Furthermore, the optimized classifiers show notable improvements over the standard classifiers. The optimized versions of RF and AdaBoost demonstrate significant increases in specificity and sensitivity. However, the optimized XGBoost obtained the highest scores across all evaluated metrics, including a near-perfect sensitivity (0.975). This indicates its exceptional capability in identifying true positive cases, an essential attribute for healthcare applications. The findings from the Framingham dataset also reveal the substantial impact of parameter optimization in enhancing the predictive performance of the ensemble classifier.

Furthermore, with the optimized XGBoost achieving the best performance in both the Cleveland and Framingham heart study datasets, it would be beneficial to understand what features contributed the most to the decision-making process. Therefore, Figure 1 and Figure 2 show the XGBoost’s model interpretation using the SHAP technique for the Cleveland dataset. Figure 1 shows the summary plot, indicating the impact of every feature on the classifier output for each sample in the dataset. Each point represents a SHAP value for a feature and a data point. Meanwhile, the features are listed along the y-axis, and their SHAP values are on the x-axis. The color indicates the feature value, with red being high and blue being low.

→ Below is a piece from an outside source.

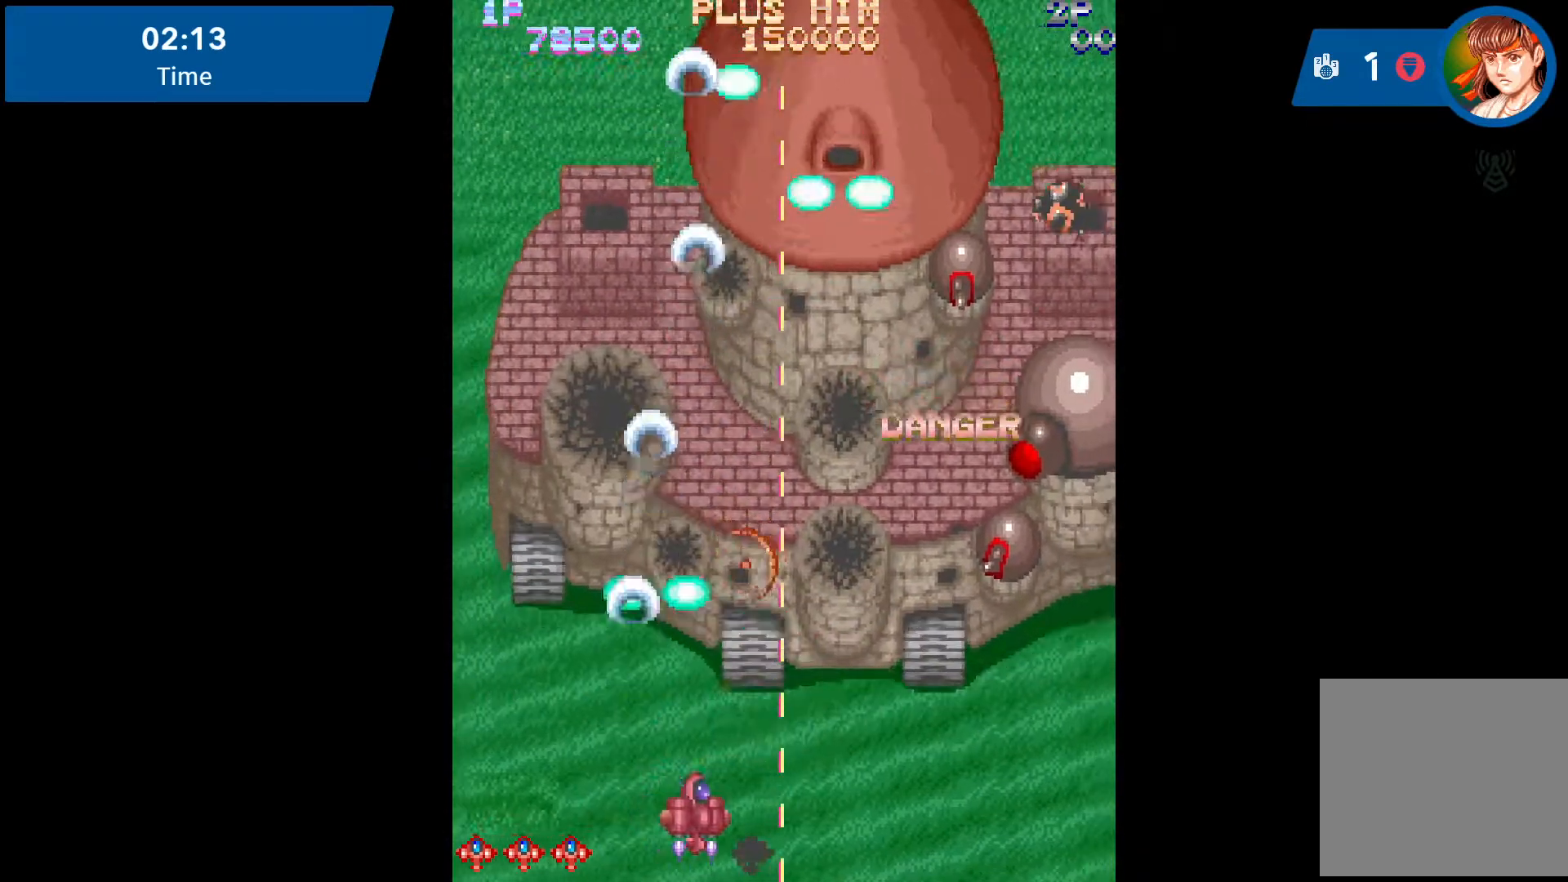
{"buttons": ["A"], "events": [[67, "A", "up"], [67, "DPAD_LEFT", "down"], [67, "DPAD_RIGHT", "up"], [133, "A", "down"], [133, "DPAD_LEFT", "up"], [133, "DPAD_UP", "down"], [150, "DPAD_UP", "up"], [200, "DPAD_RIGHT", "down"], [250, "A", "up"], [283, "A", "down"], [333, "DPAD_RIGHT", "up"], [383, "A", "up"], [483, "A", "down"]]}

From the visualizations, it can be seen that the ‘ca’ (i.e., number of major vessels colored by fluoroscopy) and ‘thal’ (i.e., thalassemia) attributes are vital factors influencing the model’s predictions for heart disease using the Cleveland dataset. The ‘cp’ (chest pain type) and ‘sex’ features also have substantial impacts on the model’s decisions, suggesting that they are important predictors of the outcome. However, ‘fbs’ (fasting blood sugar) and ‘trestbps’ (resting blood pressure) seem to have a much smaller effect on the model’s predictions. Meanwhile, Figure 2 presents a bar chart that simplifies the previous summary by taking the mean of the absolute SHAP values for each feature across all samples, providing an aggregate measure of feature importance. From the bar chart, ‘ca’ is the most important feature, followed by ‘cp’, ‘sex’, and ‘thal’, as indicated by the length of the bars; and ‘fbs’ (fasting blood sugar) appears to be the least important feature in terms of the average impact on the model’s output.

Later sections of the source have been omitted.